Announcing the project at the Asia-Pacific space agency forum in Melbourne in November was an important step in gathering partners to define the mission and start building pan-Asian cooperation, Ishibashi said.

“We did have very good responses from about a dozen people/organizations in the Asian-Pacific region,” he said. “This means that now we have a chance to start forming a strong multinational micro/nanosatellite community [in Asia] that is focused not only on the engineering and science aspect but also the practical utilization of data and signals.”

Japan’s university-based microsatellite community dates back more than a decade, with most activities coordinated under the Tokyo-based University Space Engineering Consortium, which comprises 47 laboratories from 38 universities that are steadily building increasingly functional satellites faster and cheaper, Ishibashi said.

Asian-Pacific nations joining UNIFORM will develop their own satellites with Japanese partners on hand to provide required technologies for standardizing satellite equipment.

Ishibashi said participating nations will share with Japan the cost of building the UNIFORM microsatellites, which are expected to cost between 50 million and 200 million yen.


JAXA was due to take another important step forward in its informal Operationally Responsive Space Program (ORS) (dubbed SOD, or Space on Demand, by some sources) this morning with the test of J-POD, the JAXA Picosatellite Deployer, on board the PLANET-C/ Akatsuki Venus climate monitoring mission and the IKAROS (Interplanetary Kite-craft Accelerated by Radiation of the Sun) solar sail test mission.

While the media has focused on Akatsuki and IKAROS, this latest outing by the H-IIA (H-IIA F17) is strategically significant in the testing of next generation ORS technologies through J-POD, that is to say, the ability to sprinkle/disperse micro- and picosatellites into different orbits.

It’s the J-POD, not the PPOD, that’s most the most interesting part of this mission from a strategic perspective as it is imperative that Japan continue to develop and test micro- and picosatellite deployment technologies and scenarios for the ASR/Epsilon. Also J-POD and future iterations will also allow the MOD or other stakeholders to discretely launch and deploy future warfighting and counterspace payloads. These may or may not be embedded in civilian formation flying missions, etc. Since the MOD has shown a strong interest in microsatellites for SSA and ORS, it’s important that Japan keep on running these dual-use technology demonstrator programs.

In today’s attempted launch (currently postponed because of icing fears) J-POD will release three small secondary payloads: WASEDA-SAT2, K-Sat and Negai, before injecting Akatsuki into Venus transfer orbit. The H-IIA will continue its coast flight and separate the IKAROS and UNISEC’s UNITEC-1 from the Payload Attach Fitting (PAF900M).

The growing prowess of JAXA in injecting completely heterogeneous missions into very different orbits is duly noted.
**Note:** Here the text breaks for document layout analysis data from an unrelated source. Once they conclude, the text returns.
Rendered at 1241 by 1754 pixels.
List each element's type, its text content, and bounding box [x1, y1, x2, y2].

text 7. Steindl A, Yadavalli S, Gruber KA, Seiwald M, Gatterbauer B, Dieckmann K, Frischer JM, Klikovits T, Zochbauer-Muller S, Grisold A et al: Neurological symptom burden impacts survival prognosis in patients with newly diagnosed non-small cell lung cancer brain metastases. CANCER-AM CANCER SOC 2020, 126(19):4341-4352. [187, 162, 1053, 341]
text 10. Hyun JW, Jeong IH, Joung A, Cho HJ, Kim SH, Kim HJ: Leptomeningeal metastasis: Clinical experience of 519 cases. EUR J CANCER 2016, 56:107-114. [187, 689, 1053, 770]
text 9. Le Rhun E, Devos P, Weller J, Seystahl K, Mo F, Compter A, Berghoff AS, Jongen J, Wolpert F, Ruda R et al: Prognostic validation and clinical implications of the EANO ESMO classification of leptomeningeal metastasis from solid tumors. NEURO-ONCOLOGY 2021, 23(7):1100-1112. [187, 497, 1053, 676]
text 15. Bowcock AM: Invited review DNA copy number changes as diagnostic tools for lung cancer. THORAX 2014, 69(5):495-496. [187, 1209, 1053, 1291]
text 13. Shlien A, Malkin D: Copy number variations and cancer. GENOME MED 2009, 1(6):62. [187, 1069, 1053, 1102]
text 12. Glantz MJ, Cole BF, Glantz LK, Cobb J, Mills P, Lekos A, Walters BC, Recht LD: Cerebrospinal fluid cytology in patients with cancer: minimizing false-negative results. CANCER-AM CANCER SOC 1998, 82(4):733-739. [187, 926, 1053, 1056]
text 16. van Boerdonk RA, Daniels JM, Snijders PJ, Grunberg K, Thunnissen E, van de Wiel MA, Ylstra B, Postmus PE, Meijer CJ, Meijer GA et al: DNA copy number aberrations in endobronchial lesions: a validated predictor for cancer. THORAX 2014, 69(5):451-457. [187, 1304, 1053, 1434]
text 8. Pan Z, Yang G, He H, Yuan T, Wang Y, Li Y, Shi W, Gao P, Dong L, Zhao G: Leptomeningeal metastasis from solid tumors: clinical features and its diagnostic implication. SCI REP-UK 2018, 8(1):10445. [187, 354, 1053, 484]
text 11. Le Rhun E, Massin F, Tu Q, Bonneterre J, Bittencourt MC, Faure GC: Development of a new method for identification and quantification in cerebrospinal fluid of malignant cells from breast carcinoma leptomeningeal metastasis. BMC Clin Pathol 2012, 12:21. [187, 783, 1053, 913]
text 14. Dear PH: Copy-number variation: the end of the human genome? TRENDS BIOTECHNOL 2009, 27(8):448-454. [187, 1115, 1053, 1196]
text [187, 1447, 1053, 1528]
Also, let’s not forget the satellites themselves, part of Japan’s thriving and bubbling microsatellite building knowledge infrastructure, which truly seems to be burgeoning. This set of missions is interesting from a number of angles. Firstly we now have non-elite universities developing picosatellite technology- both Negai, by Soka University and K-Sat by Kagoshima Universities are 1kg-class picosats. K-Sat is interesting because despite being only a single unit CubeSat, it will be able to perform multiple (if simple) missions, including studying water vapor in the Earth’s atmosphere, and conduct microwave imagery and spacecraft communications tests.

Waseda-SAT2 is much more interesting in that it will perform both an EO mission and test the use of attitude control with the use of extendible paddles. The importance of this hardly needs stating.